I acquired a tree sapling about 3 years ago. It was given to me just for digging it out of a flower bed. The house where I got it had two large one in the front yard. It is very unique in that as the tree gets bigger the leaves get smaller. However it has very large leaves even when full grown. On this years growth, the leaves where about 2 feet across. Here is a dried up one like my back yard is full of. As you can see one lobe of this one is folded down. I have no idea what kind of tree this is, but it is neat. The bark is a smooth green color and even the bare tree is pretty.


----------



## Tex-Shooter (Dec 17, 2009)

I took this picture from my kitchen window showing the frost on tree protector fence wire. The sun had just come up and was shining into the camera and the window, so the picture is not the best and there is some window reflection in the picture. Actually some of the frost had melted before I could get the camera. When I first saw the frost with the sun on it, the fence wire looked like white rings around the trunk. The green tree trunk in the back ground is the tree that the giant leaves are from. See the second picture for one of the giant leaves when still on the tree. Notice the damage on the tree with fence wire on side. It is the tree that I did not think would live because a porcupine had girded the trunk all but 2 inches a few years ago. The third picture is old porcupine when he was in the tree just before I caught him. I like the simple things of life, don’t you? Tex-Shooter


----------



## GreyOwl (Oct 21, 2010)

Tex-Shooter said:


> I acquired a tree sapling about 3 years ago. It was given to me just for digging it out of a flower bed. The house where I got it had two large one in the front yard.
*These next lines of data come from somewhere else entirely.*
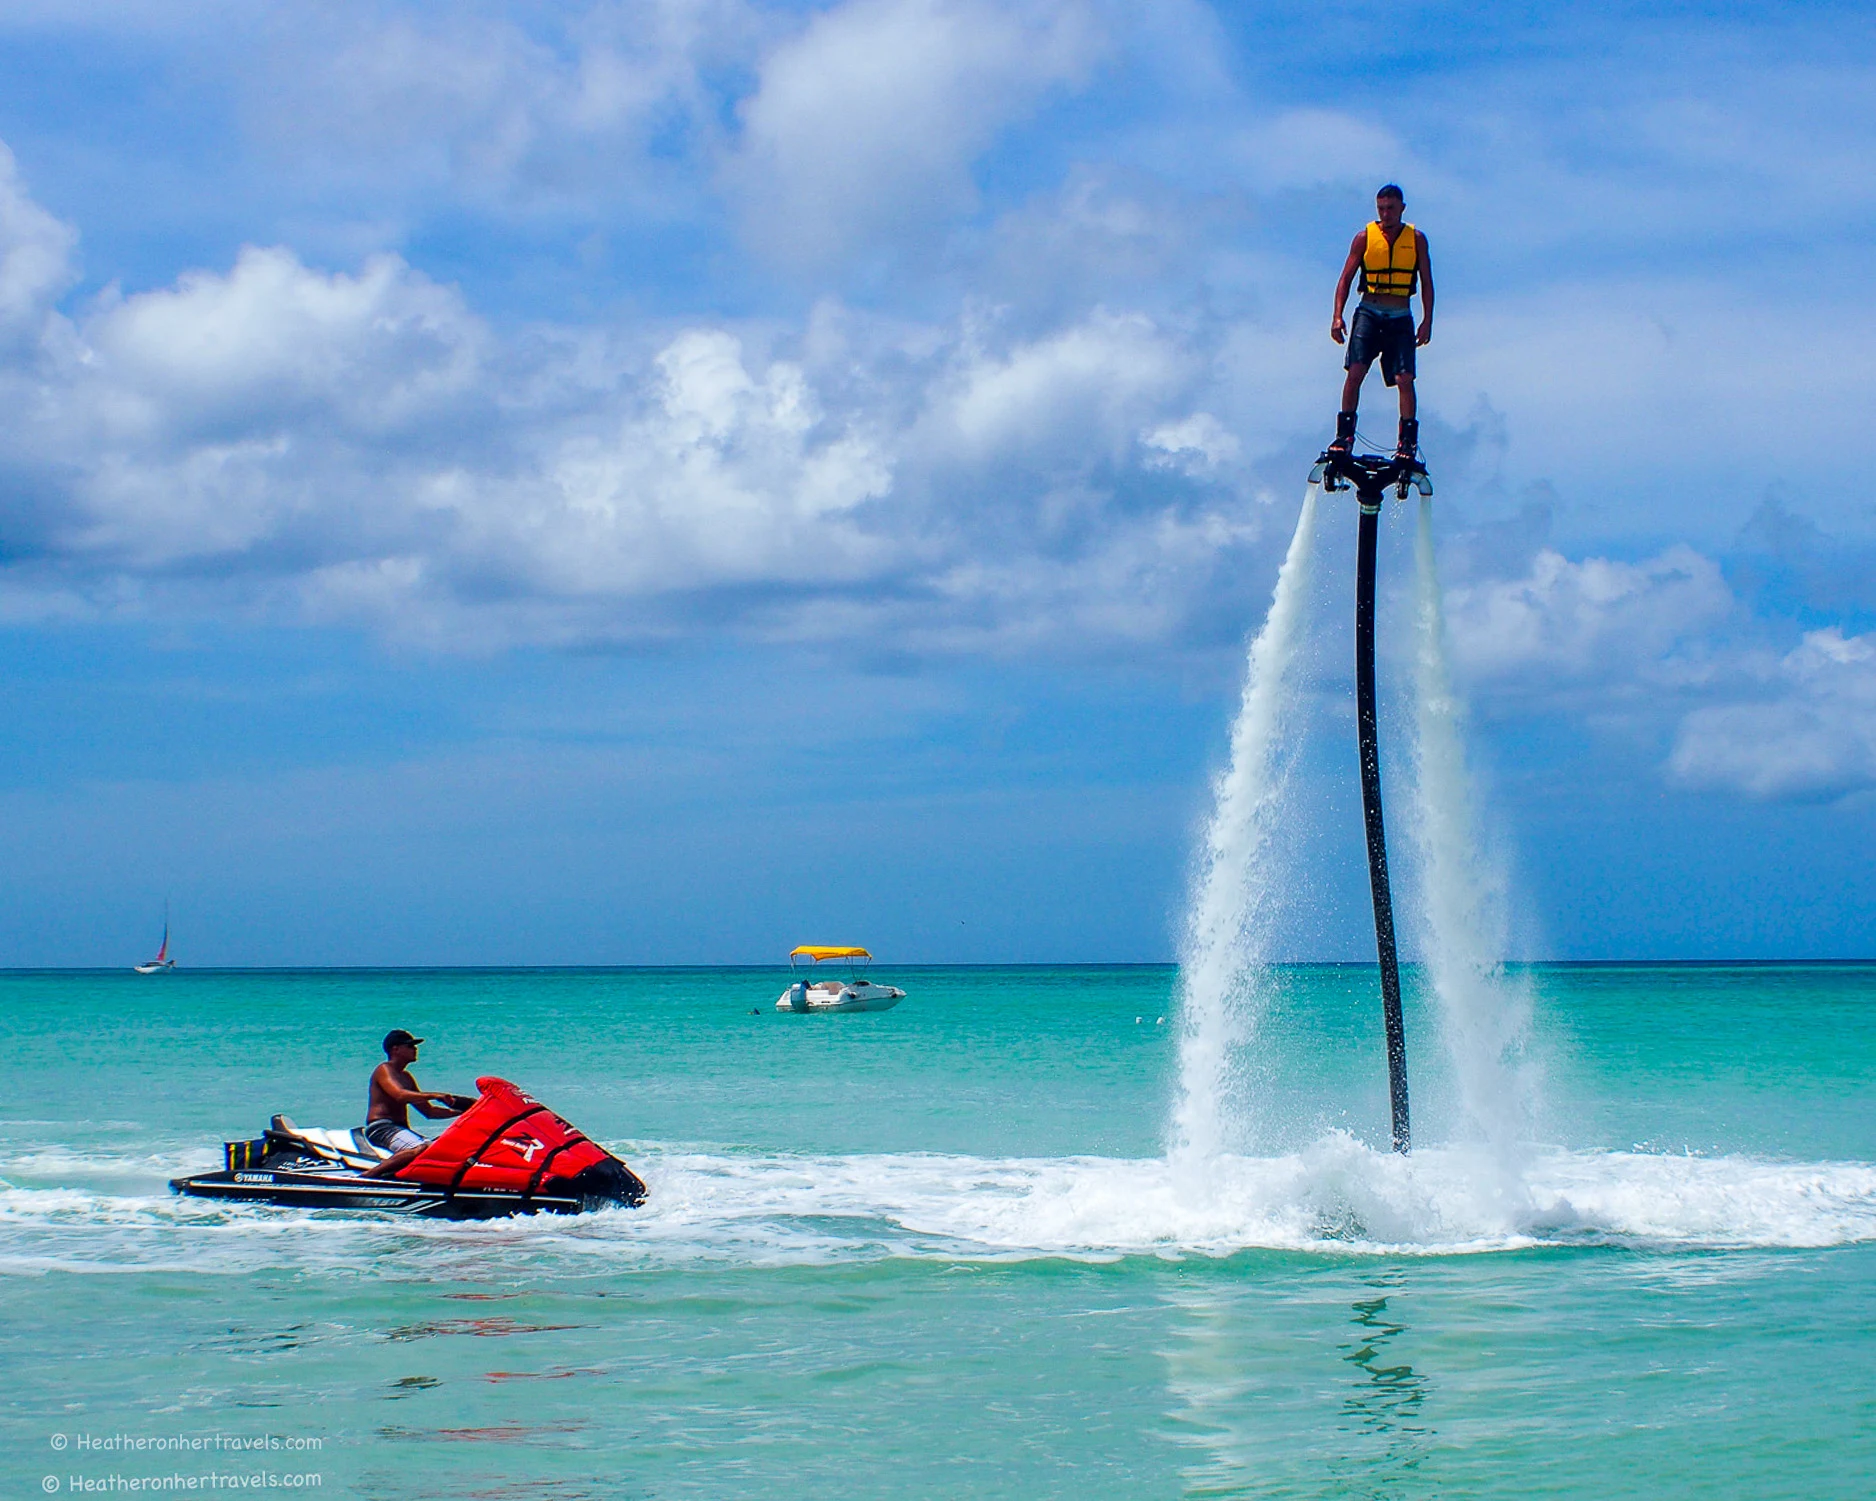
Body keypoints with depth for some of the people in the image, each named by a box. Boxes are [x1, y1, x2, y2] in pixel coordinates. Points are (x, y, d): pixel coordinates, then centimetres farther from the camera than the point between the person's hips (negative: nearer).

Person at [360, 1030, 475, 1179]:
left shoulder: (406, 1077, 24)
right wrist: (435, 1096, -28)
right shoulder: (384, 1070, -2)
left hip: (402, 1129, 9)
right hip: (381, 1127, -9)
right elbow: (400, 1095, -22)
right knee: (421, 1149, -33)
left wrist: (460, 1111, 13)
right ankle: (367, 1175, -39)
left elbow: (429, 1111, 25)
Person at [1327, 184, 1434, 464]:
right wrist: (1337, 316, -8)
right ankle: (1345, 434, -8)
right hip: (1368, 312, 0)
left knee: (1404, 379, -10)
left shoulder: (1416, 239, 5)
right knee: (1355, 372, -15)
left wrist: (1427, 321, -3)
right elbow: (1346, 278, 3)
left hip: (1400, 318, 0)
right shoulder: (1365, 237, 3)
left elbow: (1426, 282, 7)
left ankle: (1408, 440, -2)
It is very unique in that as the tree gets bigger the leaves get smaller. However it has very large leaves even when full grown. On this years growth, the leaves where about 2 feet across. Here is a dried up one like my back yard is full of. As you can see one lobe of this one is folded down. I have no idea what kind of tree this is, but it is neat. The bark is a smooth green color and even the bare tree is pretty.


Liriodendron tulipifera ?


----------



## Tex-Shooter (Dec 17, 2009)

I have no idea Grey Owl. By the way my given Indian name is "Crow Foot" One of my good friends is John Henry, the John Henry that writes history articles and does Indian research, but not the Steel driving legend. He is also the one that found the old Tippecanoe fort. -- Tex-Shooter


----------



## The Gopher (Aug 25, 2010)

everything is bigger in Texas!


----------



## GreyOwl (Oct 21, 2010)

Hello Bill!

Your indian name remembers me about "Sitting Bull".

I don't know your friend's writings, I 'll look on the web...

PS. I've seen the B/W photo of the old "lodge" on your profile. Nice pic. I love taking pics of these when I walk trough the landscape.

Have a nice day.


----------